The interactive elements happen beyond the initial SQL query.
Firstly the PCP allows for “brushing” of the dataset to hi-light areas if interest to the user. When this is done the other views that render the dataset (Section and Side views) also hi-light the same data points. If the “MDS calculate” option is enabled the user can get a new rendering of the MDS based on the subset of data.
Dimensions on the PCP can be re-ordered to expose relations of interest more readily. When re-ordered the corresponding scatter-plot also moves as expected and the red path through the Plan View also updates.
Dimensions on the PCP can be deleted and the corresponding scatter-plot and node in the Plan View also get deleted. If the “MDS calculate” option is enabled the user can get a new rendering of the MDS based on the reduced dimensions.
The brushing functionality also works in reverse, from the MDS onto the PCP and Sps.
The user can make multiple arbitrary queries to the database and each of these are saved in their browser session so that the can easily switch between then.
Finally the user has the option to extract the IDs of the dataset they have hi-lighted and save it to a text file with an annotation.

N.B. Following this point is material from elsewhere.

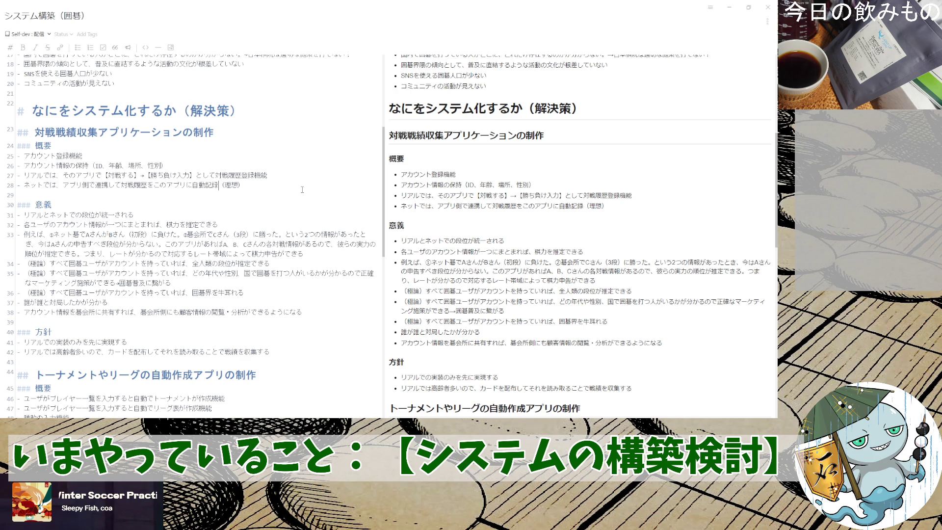
pyautogui.scroll(-2, 302, 189)
pyautogui.scroll(-3, 162, 259)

One of the original ideas with the mid-year re-factoring was to use the mature d3.parcoords.js script as the basis for all the others. It turns out that I was unable to do this and so these files are not really used: d3.forcedlayout.js d3.multidscale.js d3.scatterplots.js The actual functionality is in: d3.forcedlayout2.js d3.multidscale2.js d3.scatterplots2.js
R returns the dataset as a sparse representation just including the data in a 2D matrix. Since the only thing missing from this is the column names we create a wrapper function that returns two rows. The first row is a vector containing the the column names and the second row is the 2D matrix containing the data. For the two aggregate views these column names are effectively hard-coded.